• **Extracted text**:
════════════════

XXXI.studio puts the kitchen where the signage would normally go, treating food preparation itself as the entire brand identity of Street Smash Burgers in Almada. The project marks the chain’s shift from an informal, inconsistent set of restaurants into a repeatable architectural blueprint built for rapid growth. What used to be a back-of-house process becomes, here, the one thing visible from across the square.

The central kiosk anchors the whole plan as a self-contained, high-volume machine. Treated as a foreign object dropped into the room, it reads less like built-in restaurant furniture and more like a compact American food trailer that happened to land indoors.

Around that kiosk, the open kitchen operates as both engine and stage. The griddle’s rhythm, the fryer’s flare, the assembly, the wrapping, the handover — each step reads as part of one continuous, performative sequence rather than a series of separate tasks hidden from the customer.

A strategy of metallic tones and a silver-coated finish strips the surrounding surfaces of visual noise. XXXI.studio calls it a kind of petrification of the space’s past — a neutral, reflective backdrop deliberately built to lose against the shapes and color of the food itself.

════════════════

• **The data**:

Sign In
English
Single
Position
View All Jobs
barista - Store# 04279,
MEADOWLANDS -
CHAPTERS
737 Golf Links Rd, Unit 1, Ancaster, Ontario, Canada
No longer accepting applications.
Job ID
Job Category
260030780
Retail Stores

════════════════

• **Activities**:
A. Answer these questions from the Street Smash Burgers article above, one line each:
(i) In which place is the Street Smash Burgers project located?
(ii) What does the central kiosk read like instead of built-in restaurant furniture?
(iii) What does XXXI.studio call its strategy of metallic tones and a silver-coated finish?
B. Please list every step that the Street Smash Burgers article names as part of the open kitchen's continuous sequence.
C. Write the next paragraph of the Street Smash Burgers article, picking up after its final sentence and keeping its tone.

• **Activity answers**:
A.
(i) Almada.
(ii) A compact American food trailer that happened to land indoors.
(iii) A kind of petrification of the space's past.

B.
- The griddle's rhythm
- The fryer's flare
- The assembly
- The wrapping
- The handover

C.
Lighting reinforces the same logic. A massive custom light box hangs directly above the kiosk, acting as the room’s visual anchor and making sure attention lands on the workspace before it lands on anything else.

For the studio itself, the intent is explicit. “We believe this combination of strategies results in a very clear sense of what the restaurant intends to be and how it intends to interact with its customers,” said Carlos Aragão, co-founder of XXXI.studio.

No clear boundary separates inside from outside. The space dissolves into an extension of the street itself, and the architecture doesn’t frame the experience so much as amplify it — letting the intensity of the process, not a designed atmosphere, set the tone.

A comparable instinct — building the kitchen as the restaurant’s real spectacle rather than hiding it — shaped Pluto Smash Burger in Wrocław, where Znamy się also put food preparation on full display rather than behind a counter. XXXI.studio pushes that same premise further by stripping away nearly all color from the surfaces around it.

That restraint is a choice, not a default. Where Bruzkus Greenberg’s FlipNFry in Berlin uses aggressive color blocking to build a fast-food identity, Street Smash Burgers goes neutral and metallic on purpose, betting that the food’s own color will do more work on a silver backdrop than any applied graphic scheme could.

A restaurant built around one kiosk commits to a bet that layout can outperform signage, color, and lighting combined — and on a large public square in Almada, where the whole space is visible from a distance before anyone reads a single word of branding, that bet is the project’s real case.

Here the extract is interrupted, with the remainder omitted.